== Source passage ==
Build and install with Python

Given you have a C compiler and Python correctly installed, you should be able to build and install dlite via the python/setup.py script:

cd python
python setup.py install

Build on Linux

Install dependencies (e.g. with apt-get install on Ubuntu or dnf install on Fedora)

Configure the build with:

mkdir build
cd build
cmake ..

Configuration options can be added to the cmake command. For example, you can change the installation directory by adding -DCMAKE_INSTALL_PREFIX=/path/to/new/install/dir. The default is ~/.local.

Alternatively, you can configure configuration options with ccmake ...

If you use virtual environments for Python, you should activate your environment before running cmake and set CMAKE_INSTALL_PREFIX to the directory of the virtual environment. For example:

VIRTUAL_ENV=/path/to/virtual/env
source $VIRTUAL_ENV/bin/activate
cmake -DCMAKE_INSTALL_PREFIX=$VIRTUAL_ENV -DWITH_DOC=YES ..

Build with:

make

To run the tests, do

ctest            # same as running `ctest`
make memcheck    # runs all tests with memory checking (requires
                 # valgrind)

To generate code documentation, do

make doc         # direct your browser to build/doc/html/index.html

To install dlite locally, do

make install

Note about VirtualEnvWrapper

By default, VirtualEnvWrapper does not set LD_LIBRARY_PATH. This will result in errors when running, for example, dlite-codegen in the example above. To fix this, after compiling and installing dlite, the user needs prepend/append $VIRTUAL_ENV/lib/ to LD_LIBRARY_PATH. This can be done by modifying the activate shell file, located at $WORKON_HOME/<envs_name>/bin/activate. First, the user should add

if ! [ -z "${_OLD_LD_LIBRARY_PATH}" ] ; then
    LD_LIBRARY_PATH="$_OLD_LD_LIBRARY_PATH"

== Available data ==

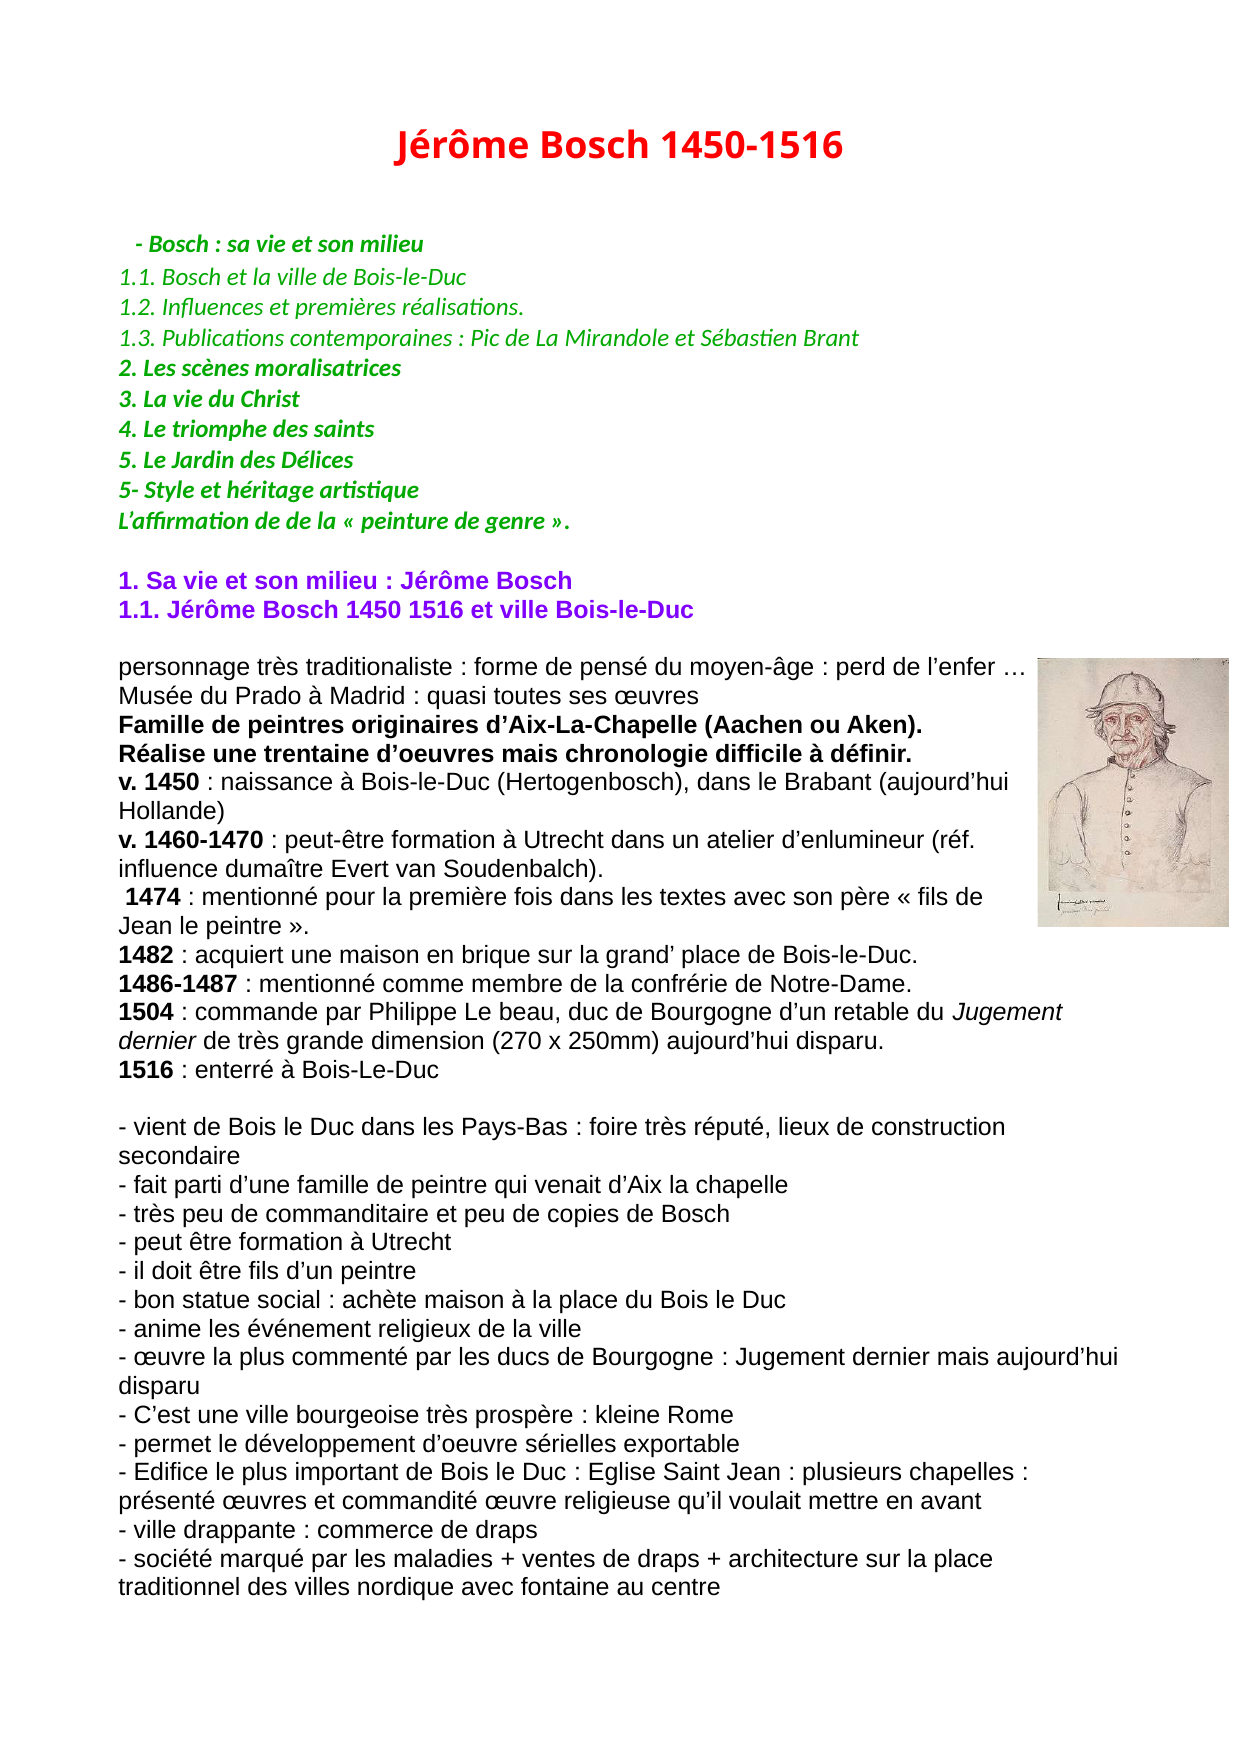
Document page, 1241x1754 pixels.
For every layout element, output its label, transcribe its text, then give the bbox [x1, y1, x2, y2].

== Requests ==
[1] Answer from the dlite build instructions:
(a) What is the default installation directory?
(b) What does `make memcheck` require?
(c) Which file should the browser open after running `make doc`?
[2] According to the dlite build instructions, why must VirtualEnvWrapper users prepend or append $VIRTUAL_ENV/lib/ to LD_LIBRARY_PATH?
[3] Continue the dlite build instructions from the point where the text stops.
The listing comes from a separate source and has no connection to the dlite build instructions.

== Answers for the tasks ==
[1]
(a) ~/.local
(b) valgrind
(c) build/doc/html/index.html

[2] By default, VirtualEnvWrapper does not set LD_LIBRARY_PATH. Without that setting, running programs such as dlite-codegen produces errors.

[3]
    export LD_LIBRARY_PATH
    unset _OLD_LD_LIBRARY_PATH
fi

at the end of the deactivate function in the activate shell file. Next, add

export _OLD_LD_LIBRARY_PATH=$LD_LIBRARY_PATH
export LD_LIBRARY_PATH="$VIRTUAL_ENV/lib/:$LD_LIBRARY_PATH"

at the end of activate.

Explanation The value of LD_LIBRARY_PATH is exported (saved) into a new temporary environment variable, _OLD_LD_LIBRARY_PATH. $VIRTUAL_ENV/lib/ is then prepended to LD_LIBRARY_PATH. The if statement within the deactivate function checks whether the variable _OLD_LD_LIBRARY_PATH has been declared. If true, then the deactivate function will set LD_LIBRARY_PATH to its original value and unset the temporary environment variable _OLD_LD_LIBRARY_PATH.

Build with VS Code on Windows

See here for detailed instructions for building with Visual Studio.

Quick start with VS Code and Remote Container

Using Visual Studio Code it is possible to do development on the system defined in Dockerfile.

  1. Download and install Visual Studio Code.
  2. Install the extension Remote Development.
  3. Clone dlite and initialize git modules: git submodule update --init.
  4. Open the dlite folder with VS Code.
  5. Start VS Code, run the Remote-Containers: Open Folder in Container... command from the Command Palette (F1) or quick actions Status bar item. This will build the container and restart VS Code in it. This may take some time the first time as the Docker image must be built. See Quick start: Open an existing folder in a container for more information and instructions.
  6. In the container terminal, perform the first build and tests with mkdir /workspace/build; cd /workspace/build; cmake ../dlite; make && make test.

Build documentation

In order to reduce build dependencies for the causal user, DLite does not build documentation by default. Provide the -DWITH_DOC=YES option to cmake to build the documentation.

Build Python Documentation

DLite uses sphinx to generate documentation from Python source code. Ensure the correct virtual environment is set up and install the requirements pip install -r requirements_doc.txt

Build C Documentation

If you have [doxygen][11] installed, the html documentation should be generated as a part of the build process. It can be browsed by opening the following file in your browser:

<build>/doc/html/index.html

where <build> is your build folder. To only build the documentation, you can do:

cd build
cmake --build . --target doc

If you have LaTeX and make installed, you can also the latex documentation with

cd build
cmake --build . --target latex

which will produce the file

<build>/doc/latex/refman.pdf

Setting up the environment

As a dlite user it should be enough to do 'pip install Dlite-Python', or 'pip install .' from within the dlite/python directory.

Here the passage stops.